High Growth, And High Risk: Solving The Compliance Challenge Of Cannabis Banking

Cannabis has a banking problem.

As regulation evolves and fluctuates, legal marijuana businesses continue to struggle to find financial service providers to fill their needs, often forcing businesses to drown in physical cash.

As legalization spreads, new avenues emerge to connect these businesses to banking services and providers willing to take on the risk of cash-intensive markets like legal cannabis. But those financial institutions (FIs) are facing their own struggles, said MRB Direct President Patrick Chung.

Amid the compliance headaches and risk burdens, banks are not finding cannabis as a high-risk, high-reward opportunity. But as Chung told PYMNTS, using FinTech as a middleman between the business and the bank can tackle the compliance headache before it ever hits the FI, de-risking operations for everyone involved.

The Cash Of Cannabis

Legal marijuana businesses unable to find a banking partner are too often forced to rely on cash. This brings up the obvious concern of security, as rising sales volumes in B2C retail, and the large transaction values of B2B payments, mean literal duffel bags of cash carried to and fro.

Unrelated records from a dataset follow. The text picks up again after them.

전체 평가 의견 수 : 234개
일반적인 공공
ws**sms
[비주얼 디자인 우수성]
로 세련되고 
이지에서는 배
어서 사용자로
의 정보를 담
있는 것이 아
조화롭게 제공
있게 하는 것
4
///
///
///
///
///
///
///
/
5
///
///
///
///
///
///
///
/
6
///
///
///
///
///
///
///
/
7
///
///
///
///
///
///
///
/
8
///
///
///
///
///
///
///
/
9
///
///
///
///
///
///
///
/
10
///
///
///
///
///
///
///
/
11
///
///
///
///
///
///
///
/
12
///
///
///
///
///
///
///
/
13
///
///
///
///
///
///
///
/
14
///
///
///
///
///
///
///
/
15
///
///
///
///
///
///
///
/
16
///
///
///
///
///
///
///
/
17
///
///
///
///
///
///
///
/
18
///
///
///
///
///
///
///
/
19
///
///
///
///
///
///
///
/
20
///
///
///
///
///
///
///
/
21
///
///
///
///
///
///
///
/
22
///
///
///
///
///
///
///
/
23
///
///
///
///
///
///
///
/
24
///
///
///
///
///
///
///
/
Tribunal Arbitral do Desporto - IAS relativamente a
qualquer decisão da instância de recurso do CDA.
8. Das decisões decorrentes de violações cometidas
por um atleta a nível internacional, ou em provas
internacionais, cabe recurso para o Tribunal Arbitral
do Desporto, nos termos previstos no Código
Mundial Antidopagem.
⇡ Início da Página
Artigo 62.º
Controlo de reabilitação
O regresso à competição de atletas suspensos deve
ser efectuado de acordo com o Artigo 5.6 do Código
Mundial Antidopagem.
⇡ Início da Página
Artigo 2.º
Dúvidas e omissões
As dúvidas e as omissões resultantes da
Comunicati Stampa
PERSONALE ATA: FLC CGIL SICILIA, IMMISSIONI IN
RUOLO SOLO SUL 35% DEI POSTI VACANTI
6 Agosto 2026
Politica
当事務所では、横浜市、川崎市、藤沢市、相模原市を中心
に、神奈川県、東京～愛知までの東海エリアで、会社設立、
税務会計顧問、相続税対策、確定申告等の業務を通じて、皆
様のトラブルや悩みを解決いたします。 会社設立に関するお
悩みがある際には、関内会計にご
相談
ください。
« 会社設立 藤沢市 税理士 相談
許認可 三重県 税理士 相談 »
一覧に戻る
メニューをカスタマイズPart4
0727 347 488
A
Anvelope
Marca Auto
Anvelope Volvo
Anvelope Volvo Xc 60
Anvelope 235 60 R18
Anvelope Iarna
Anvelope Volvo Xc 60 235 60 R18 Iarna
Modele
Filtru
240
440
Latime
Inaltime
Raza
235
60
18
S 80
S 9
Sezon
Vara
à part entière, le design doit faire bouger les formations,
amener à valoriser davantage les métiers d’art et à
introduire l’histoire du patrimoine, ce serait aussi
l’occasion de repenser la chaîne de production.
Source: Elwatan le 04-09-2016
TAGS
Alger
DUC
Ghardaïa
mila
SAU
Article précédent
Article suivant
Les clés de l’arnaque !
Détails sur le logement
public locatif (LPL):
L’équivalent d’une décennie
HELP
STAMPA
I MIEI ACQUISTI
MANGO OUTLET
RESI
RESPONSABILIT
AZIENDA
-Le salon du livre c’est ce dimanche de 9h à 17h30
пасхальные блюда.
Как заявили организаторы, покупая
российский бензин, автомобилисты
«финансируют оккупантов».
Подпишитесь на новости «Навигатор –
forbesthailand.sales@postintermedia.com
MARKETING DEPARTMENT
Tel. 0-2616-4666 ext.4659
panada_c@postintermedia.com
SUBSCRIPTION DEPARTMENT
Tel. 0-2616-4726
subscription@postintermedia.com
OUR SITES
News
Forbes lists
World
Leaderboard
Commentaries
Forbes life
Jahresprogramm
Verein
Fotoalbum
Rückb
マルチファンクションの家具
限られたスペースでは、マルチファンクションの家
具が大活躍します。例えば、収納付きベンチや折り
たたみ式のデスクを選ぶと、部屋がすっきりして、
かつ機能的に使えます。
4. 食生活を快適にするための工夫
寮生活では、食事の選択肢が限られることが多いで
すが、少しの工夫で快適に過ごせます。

But the headaches of cash go much deeper. Chung noted that cannabis firms will typically allocate 10 percent of their overhead just to counting cash, according to conversations with various CFOs in the industry. There are also plenty of knock-on consequences, ranging from the inability to digitally account for these funds or gain real-time visibility into cash positions, or even having to pay taxes in cash.

There is hope on the horizon, however.

More FIs are exploring the business of banking cannabis and other cash-intensive firms, and more FinTechs are emerging to step in to connect the two partners. Yet as Chung noted, all too often, a bank will drop a marijuana client after a year or so.

“It comes down to the overhead and burden of the compliance team,” he explained. “What ends up happening — especially with cannabis in California — there’s a pretty big black market. So, it becomes more difficult for the bank to do the proper compliance review.”

This can be a frustrating dilemma for legal cannabis businesses that are not only bending over backward to remain compliant, but are actually quite high-growth and in strong financial standing. Unfortunately, said Chung, the surging expansion of legal cannabis can actually work against the favor of businesses in the industry seeking a banking partner.

“Banks in general like to see 10, 20 percent growth,” he said. “They don’t like to see 100 percent, 200 percent growth. That’s a big red flag for banks.”

Boosting Banks’ Business Opportunity

Failing to find a bank, or getting dropped by one, is a devastating blow to any business. But these challenges can be harmful for the financial services industry, too. The accelerating growth of legal marijuana can present a lucrative opportunity for FIs, but one that can be quickly buried underneath such compliance challenges.

“It’s a tug-of-war between the business side of the bank and the compliance side,” noted Chung.

What’s missing in this space is the ability for a third-party FinTech partner to tackle the majority of those compliance needs for the FI before any funds ever hit an account. That’s the gap that MRB Direct aims to address, by providing B2B and B2C payment processing services that can allow a cannabis company to get banked, while underwriting those transactions for the FI ahead of time.

It’s a paradigm that can expand to other cash-intensive, high-risk industries as well, like casinos. The strategy is an effort to address what Chung said is likely to be a long-lasting challenge for many sectors, especially cannabis, even if cannabis banking legislation — or full legalization — emerge.

“Just because it’s legal doesn’t mean there’s going to suddenly be a flood of banking services coming after the industry,” he said.